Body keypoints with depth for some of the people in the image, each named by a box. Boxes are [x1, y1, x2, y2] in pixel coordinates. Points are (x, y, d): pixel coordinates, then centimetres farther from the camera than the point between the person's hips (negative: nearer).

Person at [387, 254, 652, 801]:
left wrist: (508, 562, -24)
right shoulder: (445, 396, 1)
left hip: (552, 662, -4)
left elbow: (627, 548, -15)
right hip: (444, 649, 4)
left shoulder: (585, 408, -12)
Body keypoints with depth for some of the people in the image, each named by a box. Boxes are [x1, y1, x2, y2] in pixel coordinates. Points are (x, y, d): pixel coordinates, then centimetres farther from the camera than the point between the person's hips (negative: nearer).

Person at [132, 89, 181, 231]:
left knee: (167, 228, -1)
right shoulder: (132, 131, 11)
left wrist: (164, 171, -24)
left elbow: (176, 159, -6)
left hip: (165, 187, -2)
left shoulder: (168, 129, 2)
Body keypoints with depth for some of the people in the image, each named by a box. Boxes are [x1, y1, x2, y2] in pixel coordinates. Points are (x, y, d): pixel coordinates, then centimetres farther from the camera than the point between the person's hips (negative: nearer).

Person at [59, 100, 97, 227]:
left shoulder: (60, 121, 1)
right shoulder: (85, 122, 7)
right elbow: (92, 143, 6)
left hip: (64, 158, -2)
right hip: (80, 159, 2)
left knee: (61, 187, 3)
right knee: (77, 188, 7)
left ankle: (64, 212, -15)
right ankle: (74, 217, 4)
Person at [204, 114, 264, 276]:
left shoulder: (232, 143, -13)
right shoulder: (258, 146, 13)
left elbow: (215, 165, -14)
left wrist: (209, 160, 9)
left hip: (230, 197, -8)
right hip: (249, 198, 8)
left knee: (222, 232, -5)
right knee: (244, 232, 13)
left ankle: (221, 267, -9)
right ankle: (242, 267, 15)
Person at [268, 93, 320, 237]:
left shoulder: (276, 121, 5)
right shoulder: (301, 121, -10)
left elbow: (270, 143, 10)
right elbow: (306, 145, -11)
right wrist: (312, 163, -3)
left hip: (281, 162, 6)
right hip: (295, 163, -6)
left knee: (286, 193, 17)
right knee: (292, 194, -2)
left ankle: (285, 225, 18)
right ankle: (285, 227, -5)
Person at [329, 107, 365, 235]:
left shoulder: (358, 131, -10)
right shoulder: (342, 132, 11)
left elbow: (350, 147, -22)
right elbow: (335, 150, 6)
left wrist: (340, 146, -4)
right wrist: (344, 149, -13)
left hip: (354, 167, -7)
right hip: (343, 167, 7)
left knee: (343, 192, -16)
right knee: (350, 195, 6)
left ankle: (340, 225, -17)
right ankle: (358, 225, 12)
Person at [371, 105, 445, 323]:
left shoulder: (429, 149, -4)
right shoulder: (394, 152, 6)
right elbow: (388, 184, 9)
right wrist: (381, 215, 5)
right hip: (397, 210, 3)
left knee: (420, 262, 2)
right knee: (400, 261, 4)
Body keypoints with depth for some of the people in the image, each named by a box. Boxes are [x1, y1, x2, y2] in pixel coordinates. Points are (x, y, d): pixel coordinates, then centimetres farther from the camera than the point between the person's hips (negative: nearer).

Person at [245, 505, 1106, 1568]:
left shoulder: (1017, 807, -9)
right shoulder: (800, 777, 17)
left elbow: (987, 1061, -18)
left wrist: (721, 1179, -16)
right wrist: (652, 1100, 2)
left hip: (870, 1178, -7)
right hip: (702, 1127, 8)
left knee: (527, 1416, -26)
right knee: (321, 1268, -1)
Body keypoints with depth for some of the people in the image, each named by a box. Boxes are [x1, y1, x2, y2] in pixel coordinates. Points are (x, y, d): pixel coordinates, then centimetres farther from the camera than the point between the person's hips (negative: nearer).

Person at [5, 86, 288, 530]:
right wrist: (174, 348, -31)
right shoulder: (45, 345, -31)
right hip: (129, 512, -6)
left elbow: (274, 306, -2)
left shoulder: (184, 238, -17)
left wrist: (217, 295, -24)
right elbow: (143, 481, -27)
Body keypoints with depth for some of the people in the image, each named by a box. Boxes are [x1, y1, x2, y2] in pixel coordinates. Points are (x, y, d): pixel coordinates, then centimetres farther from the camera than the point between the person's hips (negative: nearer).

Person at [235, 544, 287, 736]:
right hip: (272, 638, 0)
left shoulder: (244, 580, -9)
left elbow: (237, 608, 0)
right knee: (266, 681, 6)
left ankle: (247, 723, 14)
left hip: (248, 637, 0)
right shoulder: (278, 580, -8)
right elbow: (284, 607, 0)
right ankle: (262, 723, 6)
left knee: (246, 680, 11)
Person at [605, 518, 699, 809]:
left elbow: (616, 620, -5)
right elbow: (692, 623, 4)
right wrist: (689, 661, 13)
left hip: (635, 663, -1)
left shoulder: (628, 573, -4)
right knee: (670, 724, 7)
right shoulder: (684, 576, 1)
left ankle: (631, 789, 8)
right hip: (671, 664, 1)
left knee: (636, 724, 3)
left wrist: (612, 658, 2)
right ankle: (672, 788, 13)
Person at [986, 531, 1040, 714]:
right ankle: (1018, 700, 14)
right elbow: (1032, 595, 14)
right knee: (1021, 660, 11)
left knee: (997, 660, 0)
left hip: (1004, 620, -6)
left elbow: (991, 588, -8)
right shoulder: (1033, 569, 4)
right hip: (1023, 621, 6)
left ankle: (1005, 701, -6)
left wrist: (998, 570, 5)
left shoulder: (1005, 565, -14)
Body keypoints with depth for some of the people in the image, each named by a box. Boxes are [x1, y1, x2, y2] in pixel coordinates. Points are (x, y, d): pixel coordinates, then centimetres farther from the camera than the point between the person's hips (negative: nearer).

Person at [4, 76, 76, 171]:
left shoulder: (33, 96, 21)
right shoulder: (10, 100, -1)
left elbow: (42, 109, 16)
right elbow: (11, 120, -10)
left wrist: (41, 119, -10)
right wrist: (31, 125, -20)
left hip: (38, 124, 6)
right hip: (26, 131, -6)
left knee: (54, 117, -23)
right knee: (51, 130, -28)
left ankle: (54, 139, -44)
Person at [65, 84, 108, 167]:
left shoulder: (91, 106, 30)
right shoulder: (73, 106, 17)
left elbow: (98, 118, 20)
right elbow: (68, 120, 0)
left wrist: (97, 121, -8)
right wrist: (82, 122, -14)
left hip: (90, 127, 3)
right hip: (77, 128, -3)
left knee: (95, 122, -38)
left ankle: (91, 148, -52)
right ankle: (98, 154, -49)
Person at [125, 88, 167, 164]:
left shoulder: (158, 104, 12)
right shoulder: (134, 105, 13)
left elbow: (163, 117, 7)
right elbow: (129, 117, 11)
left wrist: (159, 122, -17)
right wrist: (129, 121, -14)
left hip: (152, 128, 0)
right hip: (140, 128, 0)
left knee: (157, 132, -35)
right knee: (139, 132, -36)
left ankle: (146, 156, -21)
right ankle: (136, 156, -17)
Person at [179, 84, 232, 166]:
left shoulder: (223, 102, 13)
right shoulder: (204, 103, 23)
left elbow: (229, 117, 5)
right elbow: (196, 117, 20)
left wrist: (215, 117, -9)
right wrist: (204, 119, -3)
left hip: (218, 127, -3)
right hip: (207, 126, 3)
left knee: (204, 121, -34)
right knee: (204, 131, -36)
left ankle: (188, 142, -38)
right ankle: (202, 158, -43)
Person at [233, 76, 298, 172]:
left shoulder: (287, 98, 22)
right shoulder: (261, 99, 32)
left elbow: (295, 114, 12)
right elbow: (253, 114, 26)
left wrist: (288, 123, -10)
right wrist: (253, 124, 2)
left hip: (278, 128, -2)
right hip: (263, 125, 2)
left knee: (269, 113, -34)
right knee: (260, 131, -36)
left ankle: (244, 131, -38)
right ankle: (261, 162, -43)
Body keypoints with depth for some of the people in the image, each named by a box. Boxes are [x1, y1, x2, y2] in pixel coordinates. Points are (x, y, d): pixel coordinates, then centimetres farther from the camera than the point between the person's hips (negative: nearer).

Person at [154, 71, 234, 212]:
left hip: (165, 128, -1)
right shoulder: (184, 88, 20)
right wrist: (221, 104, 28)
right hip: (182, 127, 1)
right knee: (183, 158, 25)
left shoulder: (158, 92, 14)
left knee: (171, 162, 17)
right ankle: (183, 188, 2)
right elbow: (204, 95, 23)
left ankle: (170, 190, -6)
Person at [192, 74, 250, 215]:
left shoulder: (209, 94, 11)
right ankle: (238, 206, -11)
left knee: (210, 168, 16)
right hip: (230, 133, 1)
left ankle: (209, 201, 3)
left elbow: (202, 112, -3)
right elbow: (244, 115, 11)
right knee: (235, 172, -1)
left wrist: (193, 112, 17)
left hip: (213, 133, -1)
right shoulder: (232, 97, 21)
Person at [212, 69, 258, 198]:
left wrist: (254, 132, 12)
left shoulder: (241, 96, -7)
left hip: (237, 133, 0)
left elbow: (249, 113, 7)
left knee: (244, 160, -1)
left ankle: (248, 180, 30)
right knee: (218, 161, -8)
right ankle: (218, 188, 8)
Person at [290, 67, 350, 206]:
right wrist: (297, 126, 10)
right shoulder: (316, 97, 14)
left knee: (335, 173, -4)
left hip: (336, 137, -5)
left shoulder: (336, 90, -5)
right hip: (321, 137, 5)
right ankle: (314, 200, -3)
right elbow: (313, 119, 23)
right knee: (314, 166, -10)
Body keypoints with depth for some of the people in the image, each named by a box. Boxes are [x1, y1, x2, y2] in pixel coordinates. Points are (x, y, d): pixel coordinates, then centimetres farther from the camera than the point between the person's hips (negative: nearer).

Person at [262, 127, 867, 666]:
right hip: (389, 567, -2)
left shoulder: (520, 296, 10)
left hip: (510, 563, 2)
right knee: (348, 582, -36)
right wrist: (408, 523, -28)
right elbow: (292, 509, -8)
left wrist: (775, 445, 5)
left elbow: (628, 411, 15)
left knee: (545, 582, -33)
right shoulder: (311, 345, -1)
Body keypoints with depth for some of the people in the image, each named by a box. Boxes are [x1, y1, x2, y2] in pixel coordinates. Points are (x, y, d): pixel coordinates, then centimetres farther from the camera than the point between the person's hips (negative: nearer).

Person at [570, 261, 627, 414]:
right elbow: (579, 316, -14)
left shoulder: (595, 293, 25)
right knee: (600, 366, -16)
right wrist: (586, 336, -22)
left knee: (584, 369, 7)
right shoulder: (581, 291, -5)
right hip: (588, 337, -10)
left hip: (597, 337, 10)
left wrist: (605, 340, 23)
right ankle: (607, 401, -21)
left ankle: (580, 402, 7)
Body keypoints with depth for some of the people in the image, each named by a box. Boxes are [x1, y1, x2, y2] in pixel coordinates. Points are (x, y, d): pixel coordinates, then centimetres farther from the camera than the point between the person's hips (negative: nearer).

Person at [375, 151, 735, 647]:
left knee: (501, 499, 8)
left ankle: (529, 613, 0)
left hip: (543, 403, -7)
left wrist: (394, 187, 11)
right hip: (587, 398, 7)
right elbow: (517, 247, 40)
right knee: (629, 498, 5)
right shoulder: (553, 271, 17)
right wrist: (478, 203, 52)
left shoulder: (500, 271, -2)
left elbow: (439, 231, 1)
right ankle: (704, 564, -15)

******************************

Your task
Please swap "centimetres" for "centimeters" in the entries from the line with "right elbow: (388, 184, 9)" up to and including the line with "right knee: (321, 1268, -1)", and give only those lines, with nothing else changed.

Result for this exercise
right elbow: (388, 184, 9)
right wrist: (381, 215, 5)
right hip: (397, 210, 3)
left knee: (420, 262, 2)
right knee: (400, 261, 4)
Body keypoints with depth for some of the people in the image, each named by a box. Boxes are [x1, y1, x2, y2] in pixel coordinates. Points are (x, y, d): pixel coordinates, then centimeters farther from the camera than the point between the person's hips (negative: nearer).

Person at [245, 505, 1106, 1568]:
left shoulder: (1017, 807, -9)
right shoulder: (800, 777, 17)
left elbow: (987, 1061, -18)
left wrist: (721, 1179, -16)
right wrist: (652, 1100, 2)
left hip: (870, 1178, -7)
right hip: (702, 1127, 8)
left knee: (527, 1416, -26)
right knee: (321, 1268, -1)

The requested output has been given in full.